+++ Exercise data

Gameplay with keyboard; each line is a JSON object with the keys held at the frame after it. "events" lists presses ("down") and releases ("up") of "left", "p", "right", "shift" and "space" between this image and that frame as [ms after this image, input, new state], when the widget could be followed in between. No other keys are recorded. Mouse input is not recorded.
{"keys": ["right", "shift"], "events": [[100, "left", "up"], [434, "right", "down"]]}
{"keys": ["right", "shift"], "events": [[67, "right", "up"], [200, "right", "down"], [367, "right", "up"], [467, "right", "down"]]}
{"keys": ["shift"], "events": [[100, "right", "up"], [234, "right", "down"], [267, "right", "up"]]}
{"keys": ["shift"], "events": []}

++++++

### Prompt:
Every line of data must be returned unchanged.

### Result for this task:
Gameplay with keyboard; each line is a JSON object with the keys held at the frame after it. "events" lists presses ("down") and releases ("up") of "left", "p", "right", "shift" and "space" between this image and that frame as [ms after this image, input, new state], when the widget could be followed in between. No other keys are recorded. Mouse input is not recorded.
{"keys": ["right", "shift"], "events": [[100, "left", "up"], [434, "right", "down"]]}
{"keys": ["right", "shift"], "events": [[67, "right", "up"], [200, "right", "down"], [367, "right", "up"], [467, "right", "down"]]}
{"keys": ["shift"], "events": [[100, "right", "up"], [234, "right", "down"], [267, "right", "up"]]}
{"keys": ["shift"], "events": []}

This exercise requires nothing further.